There is near universal praise for these early figurines:
- "Near Xochipala a number of solid clay statuettes have been found dating from about 1300 BC, but modelled with a sureness of hand, a sensitivity to three-dimensional form, and a liveliness that suggests a well-established tradition." Hugh Honour
- "Expressive gestures, naturalistic forms of hair, breasts, and plastic arms and legs make early and rare Xochipala figures among the finest ceramic works of the ancient New World". Mary Ellen Miller
- "... some of the most imaginative, lively, and naturalistic figuines yet known in Mesoamerica". David Grove
- "This small group constitutes some of the greatest miniature ceramic sculpture made in the Americas.

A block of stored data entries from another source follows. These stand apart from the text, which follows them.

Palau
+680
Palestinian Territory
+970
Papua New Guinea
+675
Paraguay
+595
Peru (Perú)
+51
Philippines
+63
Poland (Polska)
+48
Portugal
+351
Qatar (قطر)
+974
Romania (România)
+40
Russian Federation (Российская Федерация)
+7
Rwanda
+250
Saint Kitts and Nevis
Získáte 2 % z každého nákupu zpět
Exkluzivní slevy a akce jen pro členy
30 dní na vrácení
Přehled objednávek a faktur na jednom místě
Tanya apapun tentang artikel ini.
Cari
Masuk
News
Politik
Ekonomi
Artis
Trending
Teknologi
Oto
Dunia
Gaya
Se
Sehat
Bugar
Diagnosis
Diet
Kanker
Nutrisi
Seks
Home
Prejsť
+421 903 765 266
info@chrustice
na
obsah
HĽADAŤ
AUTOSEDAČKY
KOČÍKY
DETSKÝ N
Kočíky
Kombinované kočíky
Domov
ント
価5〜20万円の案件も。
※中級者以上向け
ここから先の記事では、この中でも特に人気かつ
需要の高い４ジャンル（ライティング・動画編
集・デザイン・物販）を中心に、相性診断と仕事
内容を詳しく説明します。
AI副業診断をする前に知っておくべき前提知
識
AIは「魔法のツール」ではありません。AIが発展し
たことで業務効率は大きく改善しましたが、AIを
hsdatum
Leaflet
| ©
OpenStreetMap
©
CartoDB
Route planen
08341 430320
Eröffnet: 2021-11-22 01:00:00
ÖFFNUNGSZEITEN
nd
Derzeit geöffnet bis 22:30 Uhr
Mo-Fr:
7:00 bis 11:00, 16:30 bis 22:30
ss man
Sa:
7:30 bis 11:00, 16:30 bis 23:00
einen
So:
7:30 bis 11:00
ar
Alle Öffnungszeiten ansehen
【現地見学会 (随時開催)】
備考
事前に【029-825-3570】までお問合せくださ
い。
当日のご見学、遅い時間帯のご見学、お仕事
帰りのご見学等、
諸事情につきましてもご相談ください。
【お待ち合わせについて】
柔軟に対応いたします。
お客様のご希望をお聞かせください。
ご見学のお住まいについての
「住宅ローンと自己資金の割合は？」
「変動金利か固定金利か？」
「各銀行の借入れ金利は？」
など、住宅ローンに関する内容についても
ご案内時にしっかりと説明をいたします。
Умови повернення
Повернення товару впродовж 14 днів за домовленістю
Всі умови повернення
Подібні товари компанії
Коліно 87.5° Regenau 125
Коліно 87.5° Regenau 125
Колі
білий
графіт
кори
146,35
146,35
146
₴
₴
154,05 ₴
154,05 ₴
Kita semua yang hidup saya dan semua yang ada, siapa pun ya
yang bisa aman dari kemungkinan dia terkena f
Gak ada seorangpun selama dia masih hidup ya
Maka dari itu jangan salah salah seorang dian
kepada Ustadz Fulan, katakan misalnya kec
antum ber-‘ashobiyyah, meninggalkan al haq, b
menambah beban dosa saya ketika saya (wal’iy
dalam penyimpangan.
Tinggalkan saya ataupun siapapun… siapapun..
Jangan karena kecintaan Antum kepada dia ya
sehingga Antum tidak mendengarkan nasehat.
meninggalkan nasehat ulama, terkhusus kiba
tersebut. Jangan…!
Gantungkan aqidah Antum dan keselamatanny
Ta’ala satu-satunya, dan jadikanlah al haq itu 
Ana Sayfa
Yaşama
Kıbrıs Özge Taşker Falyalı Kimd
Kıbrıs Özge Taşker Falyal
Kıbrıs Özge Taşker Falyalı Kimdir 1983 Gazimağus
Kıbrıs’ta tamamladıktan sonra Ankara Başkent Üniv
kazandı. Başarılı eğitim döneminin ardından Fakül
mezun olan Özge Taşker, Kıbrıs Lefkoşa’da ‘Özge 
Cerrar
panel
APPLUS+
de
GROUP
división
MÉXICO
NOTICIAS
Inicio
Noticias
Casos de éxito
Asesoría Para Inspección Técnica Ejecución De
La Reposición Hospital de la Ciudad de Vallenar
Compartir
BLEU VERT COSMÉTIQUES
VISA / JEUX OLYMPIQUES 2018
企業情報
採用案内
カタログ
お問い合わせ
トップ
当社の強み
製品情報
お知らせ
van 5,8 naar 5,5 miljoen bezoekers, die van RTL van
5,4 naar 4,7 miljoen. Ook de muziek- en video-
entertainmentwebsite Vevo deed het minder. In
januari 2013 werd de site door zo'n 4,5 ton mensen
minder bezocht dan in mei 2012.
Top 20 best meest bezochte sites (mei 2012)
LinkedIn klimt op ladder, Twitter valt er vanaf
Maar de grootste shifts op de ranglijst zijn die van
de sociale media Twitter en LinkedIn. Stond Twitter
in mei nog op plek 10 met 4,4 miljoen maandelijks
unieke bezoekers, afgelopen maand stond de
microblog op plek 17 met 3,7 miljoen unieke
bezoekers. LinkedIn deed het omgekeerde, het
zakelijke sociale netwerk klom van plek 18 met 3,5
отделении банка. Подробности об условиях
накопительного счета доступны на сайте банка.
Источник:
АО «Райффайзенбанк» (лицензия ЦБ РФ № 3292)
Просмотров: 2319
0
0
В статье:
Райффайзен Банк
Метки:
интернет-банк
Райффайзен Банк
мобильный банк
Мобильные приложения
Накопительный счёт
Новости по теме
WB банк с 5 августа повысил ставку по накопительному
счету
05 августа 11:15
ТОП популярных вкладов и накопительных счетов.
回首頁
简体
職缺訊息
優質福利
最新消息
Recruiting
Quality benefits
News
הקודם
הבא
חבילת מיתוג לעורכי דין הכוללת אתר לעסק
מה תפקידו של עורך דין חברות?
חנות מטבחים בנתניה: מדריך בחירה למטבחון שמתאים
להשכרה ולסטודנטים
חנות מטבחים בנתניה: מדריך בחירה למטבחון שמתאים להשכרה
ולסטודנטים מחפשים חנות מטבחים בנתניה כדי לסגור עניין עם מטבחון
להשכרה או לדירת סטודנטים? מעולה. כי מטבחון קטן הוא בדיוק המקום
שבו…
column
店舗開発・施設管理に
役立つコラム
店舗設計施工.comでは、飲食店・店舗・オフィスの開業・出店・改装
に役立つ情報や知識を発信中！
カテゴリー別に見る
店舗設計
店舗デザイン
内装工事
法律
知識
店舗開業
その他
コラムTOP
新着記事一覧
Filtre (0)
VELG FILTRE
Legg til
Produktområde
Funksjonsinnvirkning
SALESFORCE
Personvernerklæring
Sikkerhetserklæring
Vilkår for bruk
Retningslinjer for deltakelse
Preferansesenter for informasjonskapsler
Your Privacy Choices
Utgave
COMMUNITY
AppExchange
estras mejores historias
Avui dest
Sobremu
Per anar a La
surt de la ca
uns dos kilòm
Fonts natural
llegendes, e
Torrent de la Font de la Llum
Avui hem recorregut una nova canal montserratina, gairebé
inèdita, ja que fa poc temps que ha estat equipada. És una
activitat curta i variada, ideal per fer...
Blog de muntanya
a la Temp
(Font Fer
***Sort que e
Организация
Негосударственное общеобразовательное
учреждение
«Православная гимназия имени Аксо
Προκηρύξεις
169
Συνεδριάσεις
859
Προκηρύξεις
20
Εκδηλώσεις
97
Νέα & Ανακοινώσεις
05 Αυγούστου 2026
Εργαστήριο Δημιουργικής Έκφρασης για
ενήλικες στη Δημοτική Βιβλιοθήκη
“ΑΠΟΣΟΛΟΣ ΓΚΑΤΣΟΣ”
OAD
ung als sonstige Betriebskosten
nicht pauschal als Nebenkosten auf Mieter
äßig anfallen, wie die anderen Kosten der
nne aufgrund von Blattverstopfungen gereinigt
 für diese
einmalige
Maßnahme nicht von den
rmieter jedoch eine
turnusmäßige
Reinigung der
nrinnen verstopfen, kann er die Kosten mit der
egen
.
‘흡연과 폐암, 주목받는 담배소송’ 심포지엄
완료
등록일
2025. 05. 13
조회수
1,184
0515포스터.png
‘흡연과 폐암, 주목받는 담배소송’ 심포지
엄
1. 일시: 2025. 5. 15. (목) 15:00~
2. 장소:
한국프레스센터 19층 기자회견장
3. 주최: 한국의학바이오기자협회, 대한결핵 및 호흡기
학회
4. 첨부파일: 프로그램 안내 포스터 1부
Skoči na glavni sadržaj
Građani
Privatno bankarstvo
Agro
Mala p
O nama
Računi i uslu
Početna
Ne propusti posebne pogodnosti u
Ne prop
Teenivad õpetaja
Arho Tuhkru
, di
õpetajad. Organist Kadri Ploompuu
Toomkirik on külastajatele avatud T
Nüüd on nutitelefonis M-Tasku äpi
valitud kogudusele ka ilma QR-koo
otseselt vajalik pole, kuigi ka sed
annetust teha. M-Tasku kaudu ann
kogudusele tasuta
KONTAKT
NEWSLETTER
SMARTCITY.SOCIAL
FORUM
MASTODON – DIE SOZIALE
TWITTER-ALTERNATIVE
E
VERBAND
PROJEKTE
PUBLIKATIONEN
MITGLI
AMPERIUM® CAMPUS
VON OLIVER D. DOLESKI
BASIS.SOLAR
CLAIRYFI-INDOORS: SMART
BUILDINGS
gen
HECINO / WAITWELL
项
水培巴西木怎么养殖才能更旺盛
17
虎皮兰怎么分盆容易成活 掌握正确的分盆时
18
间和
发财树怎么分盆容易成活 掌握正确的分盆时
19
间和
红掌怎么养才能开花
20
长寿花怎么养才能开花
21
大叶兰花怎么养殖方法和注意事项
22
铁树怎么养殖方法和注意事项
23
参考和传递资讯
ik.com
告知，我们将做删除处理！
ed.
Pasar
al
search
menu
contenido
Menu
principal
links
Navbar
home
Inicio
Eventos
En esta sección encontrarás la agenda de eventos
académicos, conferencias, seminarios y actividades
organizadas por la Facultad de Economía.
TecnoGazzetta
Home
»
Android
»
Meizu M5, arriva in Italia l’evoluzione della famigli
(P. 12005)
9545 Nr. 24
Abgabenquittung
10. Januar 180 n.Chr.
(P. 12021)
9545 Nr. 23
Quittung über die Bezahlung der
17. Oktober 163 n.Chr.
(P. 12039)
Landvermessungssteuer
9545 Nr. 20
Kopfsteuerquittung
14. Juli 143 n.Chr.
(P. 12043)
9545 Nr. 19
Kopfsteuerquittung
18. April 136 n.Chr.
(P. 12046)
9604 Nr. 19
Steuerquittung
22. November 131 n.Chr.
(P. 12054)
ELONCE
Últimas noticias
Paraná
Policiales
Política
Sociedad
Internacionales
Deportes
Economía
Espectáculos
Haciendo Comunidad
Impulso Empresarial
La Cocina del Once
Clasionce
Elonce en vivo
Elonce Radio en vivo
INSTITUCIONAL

The figures stand out in intensity and naturalism from all other works." "These primal works of superb technical virtuosity represent some of the greatest ceramic figurines in all of the vast body of Mesoamerican art." Gillett Griffin

===Olmec===
In his seminal 1972 book, Carlo Gay attributed the sophisticated artistry of the Xochipala figurines to a precocious culture that was the predecessor of the Gulf coast Olmecs. According to Gay, the naturalistic "Early Xochipala" figurines led over centuries to the stylised "Late Xochipala" style which in turn led to what archaeologist Gillett Griffin has called "abstracted, ... ideal," and "contrived" Olmec art.

Despite what Griffin describes as a "pure Olmec stratum", others have found few similarities between Xochipala figurines and Olmec art. David Grove, for example, finds that minor quantities of some Olmec attributes appear in Gay's "Middle Xochipala" sequence and in the stone bowls, but these attributes are otherwise missing from Xochipala art. Michael Coe, however, sees "nothing [in the Xochipala figurines or stone bowls] which would lead into the Olmec pattern". Gay's proposal is "now widely regarded as untenable".

By way of an alternate explanation of Xochipala precociousness, David Grove suggests that the earliest figurines were influenced by the "already developed and sophisticated ceramic traditions of northern South America", an idea that is not widely accepted in the archaeological community.